新規スタンプデバイスを用いた二次元細胞培養からの三次元スフェロイド/オルガノイドの作製

私たちの研究の範囲は、アガロース型における革新的なステップベースのマイクロウェルシステムを使用して、3次元細胞培養を作製するための効率的で再現性のあるプロトコールを確立することです。私たちは、薬物試験、遺伝子工学、および関連アプリケーションのための均一で高品質な3D培養を促進する、簡素化された制御された環境をどのように作り出すかを明らかにすることを目指しています。3D細胞培養システムの最近の進歩により、細胞間相互作用が改善され、in vivo様環境がより多く作り出されます。

このアプローチは、スフェロイドオルガノイドの形成を促進し、生物医学研究の有望なツールとなっています。現在の3D細胞培養技術には、吊り下げ式、回転式細胞培養、低付着性プラスチック、円錐形ウェル付きプレート、微多孔質スキャフォールド、磁気ビーズ、スキャフォールドフリーハイドロゲルなどがあります。これらの方法により、3D細胞構造の形成が可能になり、それぞれに独自の利点と制限があります。

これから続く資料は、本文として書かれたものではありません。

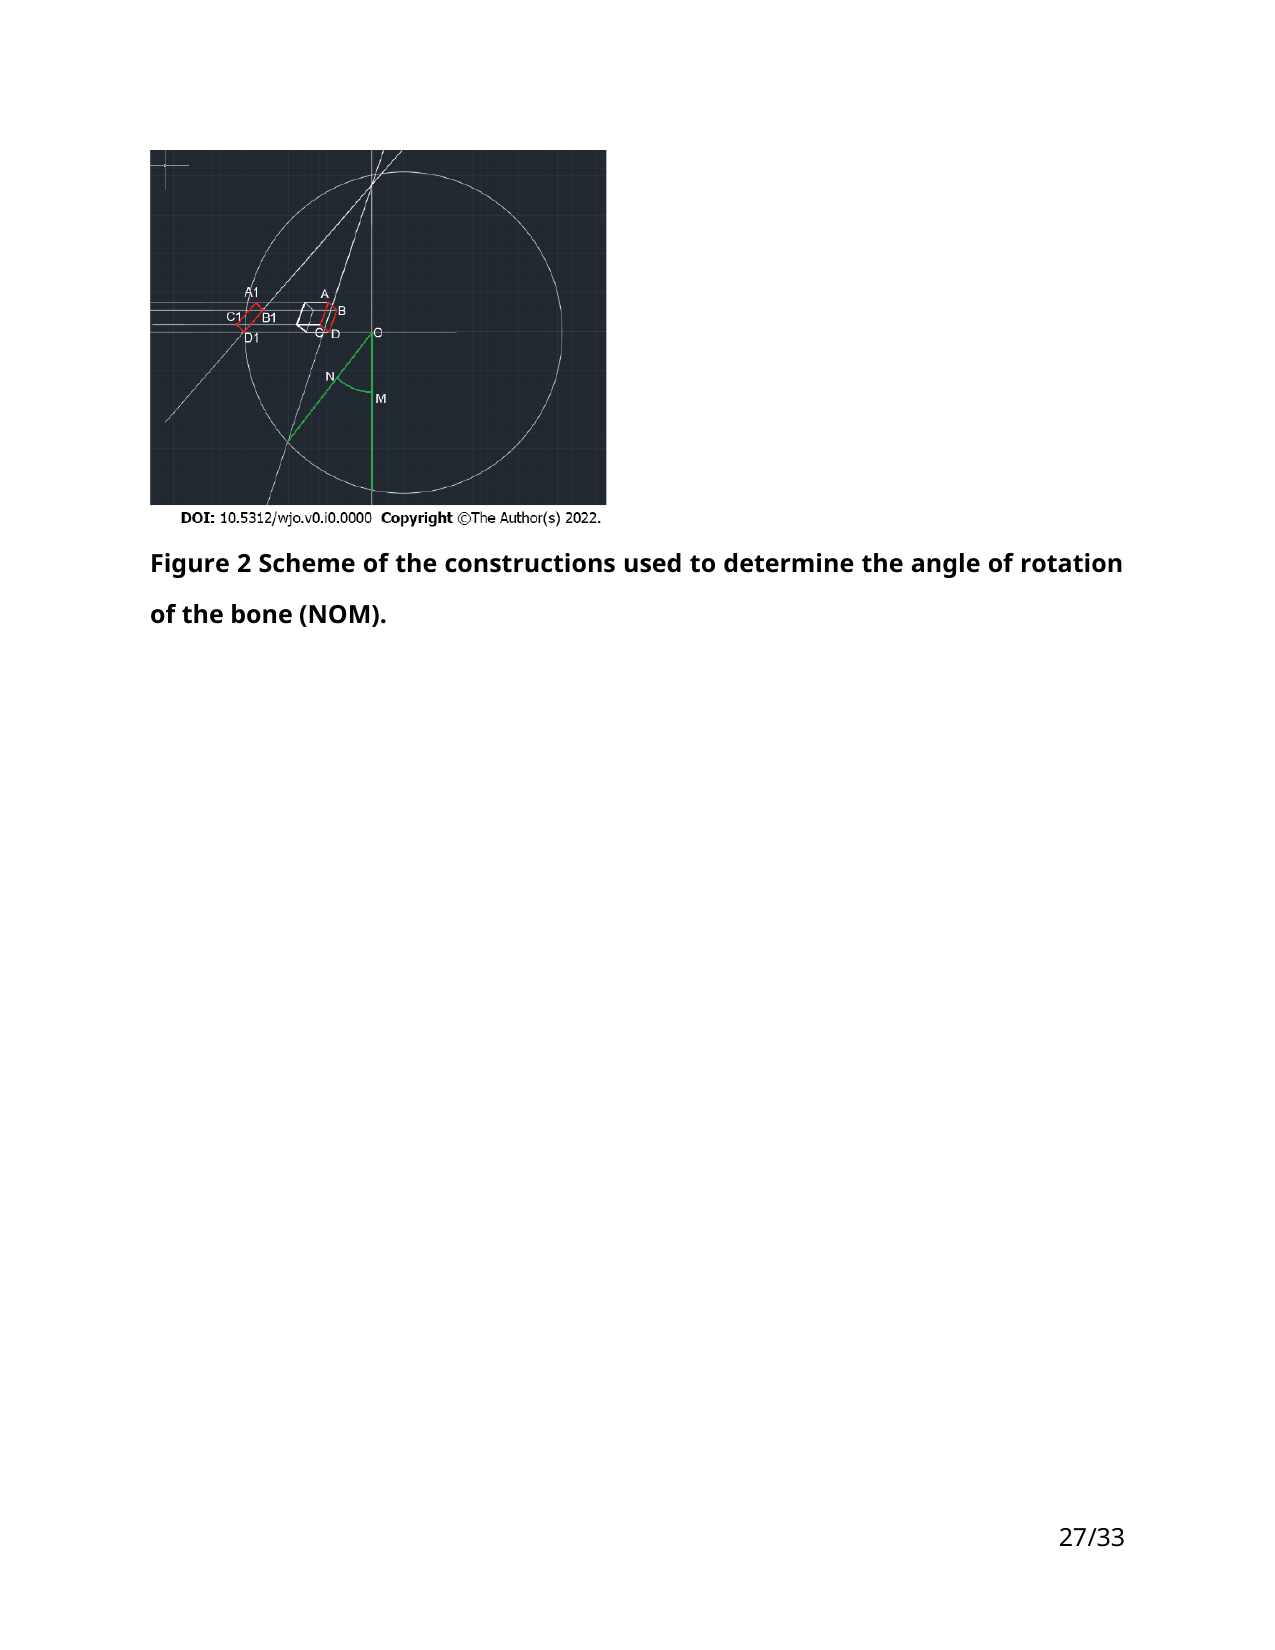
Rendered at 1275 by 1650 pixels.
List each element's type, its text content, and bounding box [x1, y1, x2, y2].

text Figure 2 Scheme of the constructions used to determine the angle of rotation of the bone (NOM). [150, 546, 1125, 631]
picture [150, 150, 607, 532]
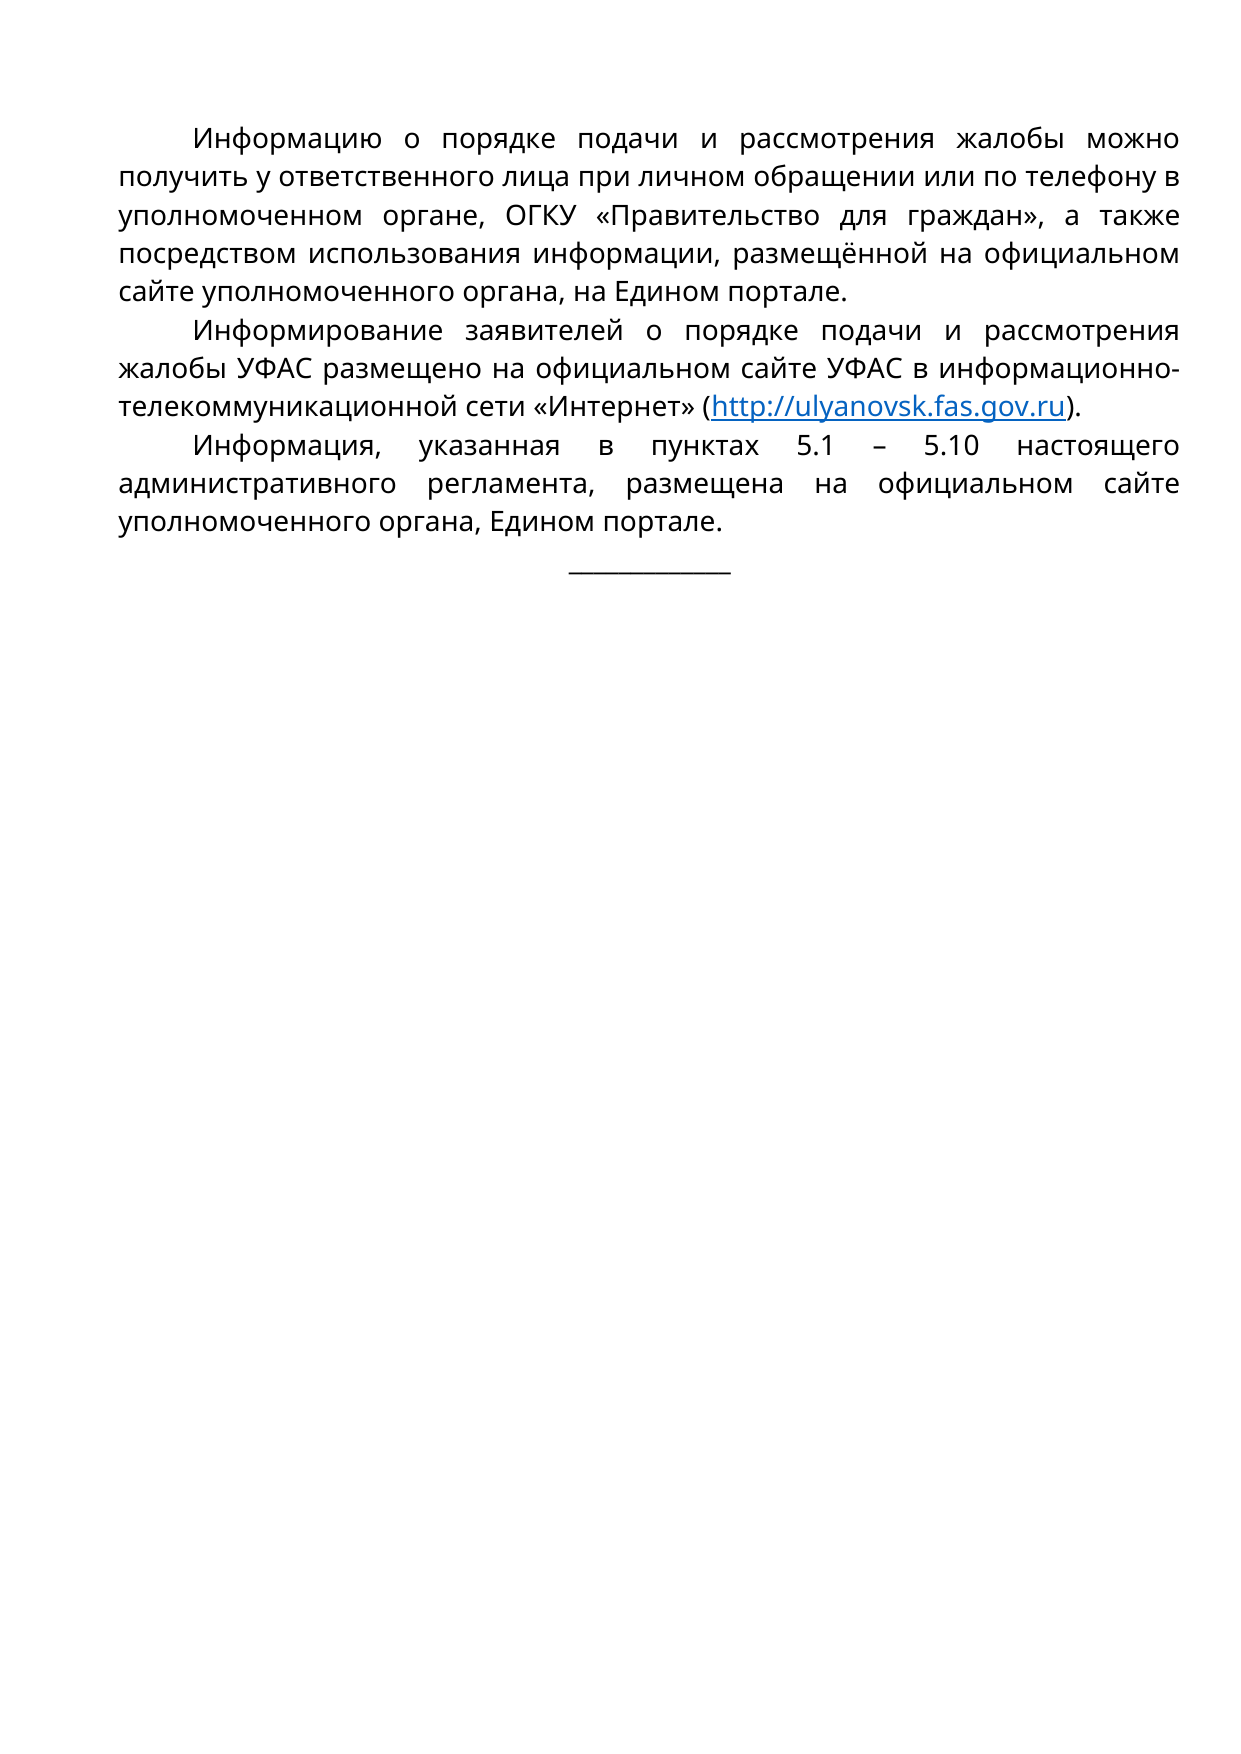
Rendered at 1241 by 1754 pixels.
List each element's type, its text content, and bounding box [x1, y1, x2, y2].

text Информация, указанная в пунктах 5.1 – 5.10 настоящего административного регламента, размещена на официальном сайте уполномоченного органа, Едином портале. [118, 425, 1181, 540]
text Информирование заявителей о порядке подачи и рассмотрения жалобы УФАС размещено на официальном сайте УФАС в информационно-телекоммуникационной сети «Интернет» (http://ulyanovsk.fas.gov.ru). [118, 310, 1181, 425]
text _____________ [118, 540, 1181, 578]
text Информацию о порядке подачи и рассмотрения жалобы можно получить у ответственного лица при личном обращении или по телефону в уполномоченном органе, ОГКУ «Правительство для граждан», а также посредством использования информации, размещённой на официальном сайте уполномоченного органа, на Едином портале. [118, 118, 1181, 310]
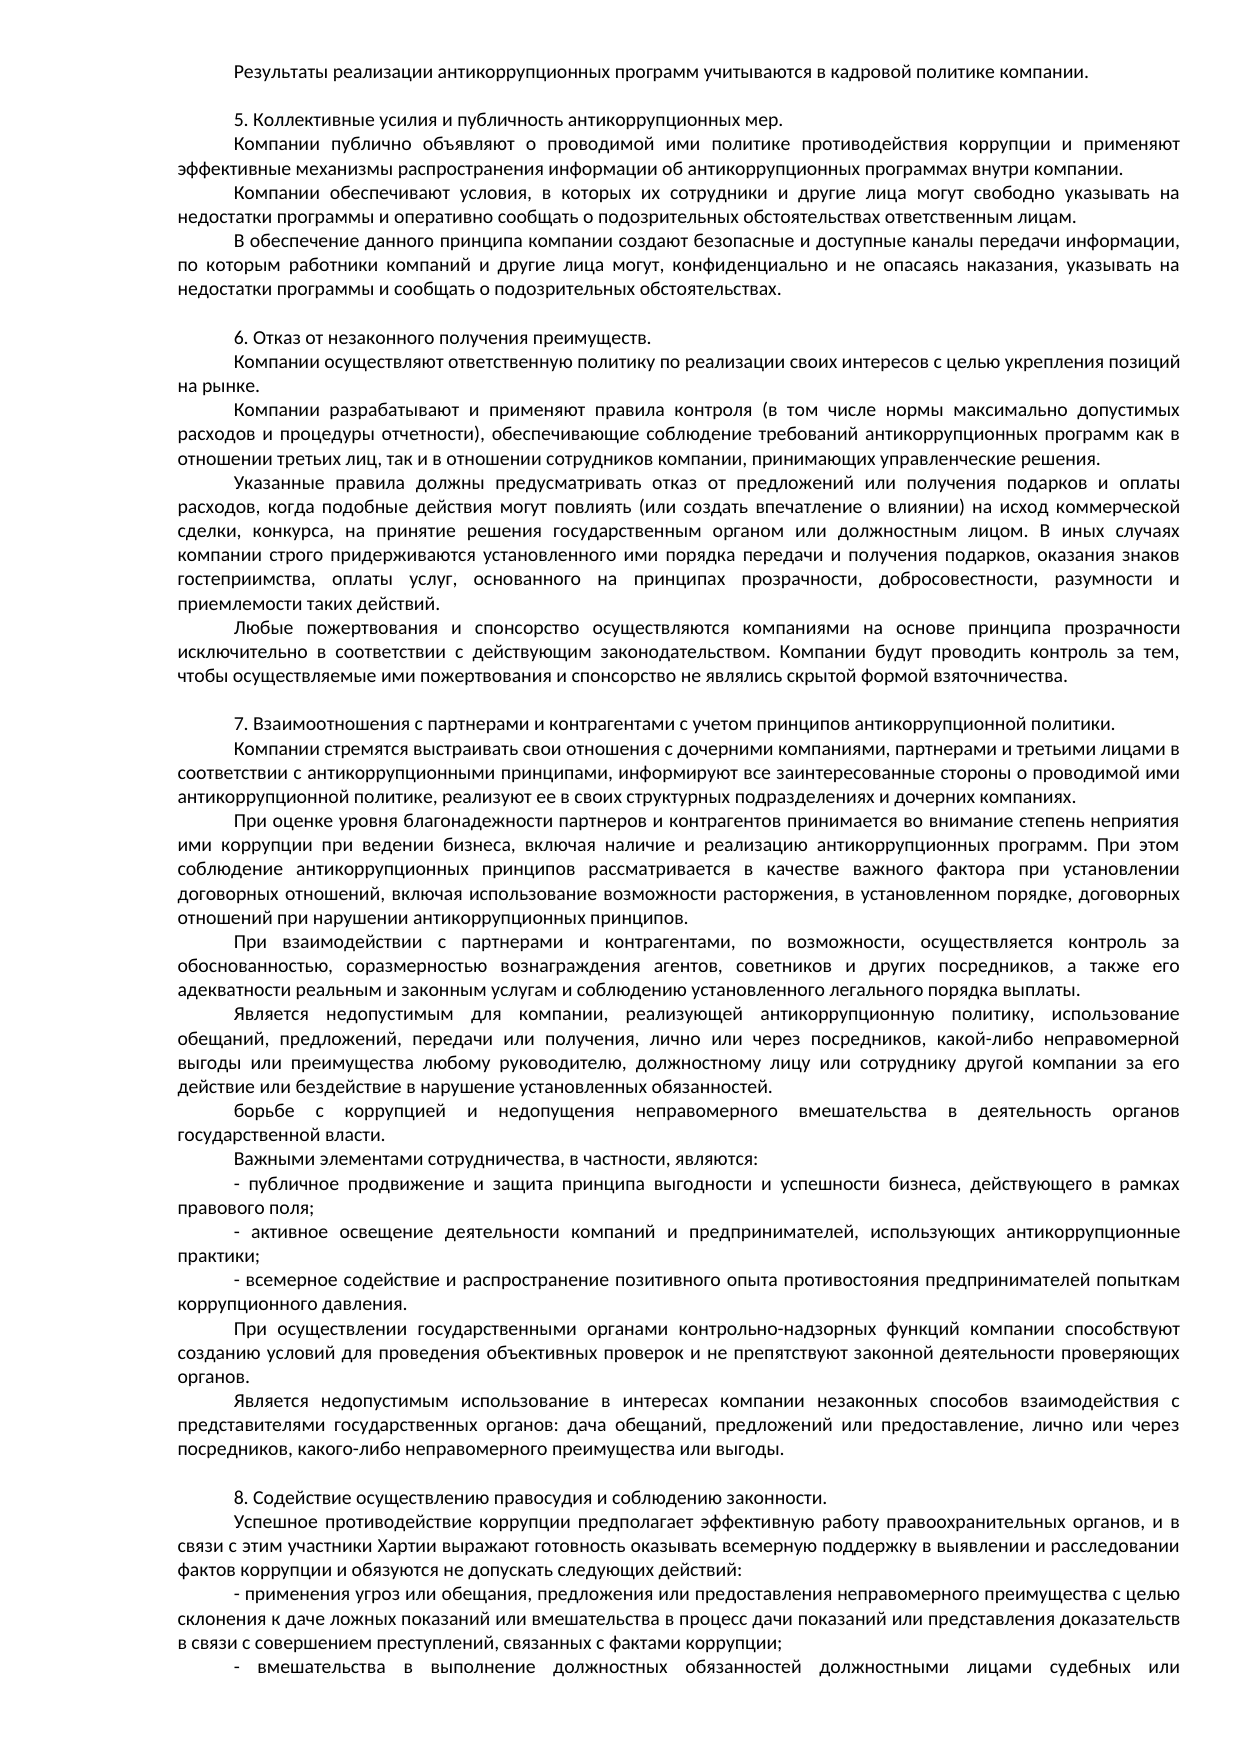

当社のプロトコールは、一貫したサイズと品質で均一な3Dスフェロイドとオルガノイドを大規模に作製するという課題に取り組んでいます。生存率と細胞密度の問題を解決し、プロセス中の困難と不安定性に対処し、信頼性の高い3D細胞培養研究のための費用対効果が高く再現性のあるソリューションであることを証明します。私たちは、I型糖尿病の復帰を目指し、インスリン産生β細胞のインスリン産生β細胞のオルガノイドを作製し、生体高分子に封入する研究ツールの改良や、トリプルネガティブヒト乳がん細胞からのスフェロイドオルガノイドの作製を、治療前の薬物スクリーニングプラットフォームとして追求しています。

指定のソフトウェアを使用してスタンプデバイスを設計します。カスタムメイドのスタンプを柔らかい毛のスポンジと蒸留水で洗い、残留物を取り除きます。クリーンスタンプを紫外線に5〜10分間さらして、無菌性を確保します。

1〜2%アガロース溶液を調製するには、必要量の純粋なアガロース粉末を秤量し、PBSに溶解します。アガロースが完全に溶解するまで、溶液を電子レンジで加熱します。次に、摂氏40度のアガロース溶液の約3ミリリットルを6ウェルプレートの各ウェルにピペットで移します。

スタンプをウェルの中央に置き、アガロースを5〜10分間固化させます。固化後、マイクロウェルを傷つけずに真空を放出するために、緩やかな前後の動きでスタンプを取り外してください。マイクロウェルをPBSで3回洗浄し、残留物を取り除きます。

プレートを紫外線に10分間さらして、微生物汚染を排除します。6ウェルプレートの各ウェルに3ミリリットルの培地を加え、プレートを二酸化炭素インキュベーターで摂氏37度で一晩インキュベートします。ブタ膵島の均質な懸濁液を得るためには、二次元細胞培養物にトリプシンを添加して細胞を解離させます。

次に、細胞をカウントし、濃度を調整して、6ウェルプレートのマイクロウェルあたりの細胞数を所望の細胞数にします。細胞懸濁液の3ミリリットルをアガロースマイクロウェル上にピペットで移動し、プレートを渦巻いて均一に分布させます。細胞が重力によって10〜15分間沈殿するのを待ちます。

次に、定着した細胞を顕微鏡で観察します。プレートを摂氏37度で5%二酸化炭素インキュベーターでインキュベートします。2〜3日ごとに、古い培地または使用済みの培地の50%を新しい培地と交換します。

コンパクトで立体的な構造が完全に形成されるまで培養を続けます。スフェロイドやオルガノイドを採取するには、培地を取り出し、カットしたピペットチップを使用して、激しいピペッティングで三次元構造を採取します。アガロースマイクロウェルでの48時間の培養により、コンパクトな三次元構造の形成に成功し、時間依存的な細胞凝集を通じて観察されました。

アガロースマイクロウェルから取り出しても生存可能な三次元構造が保持され、構造内の生細胞を示す緑色染色により、細胞の生存率と安定性が確認されました。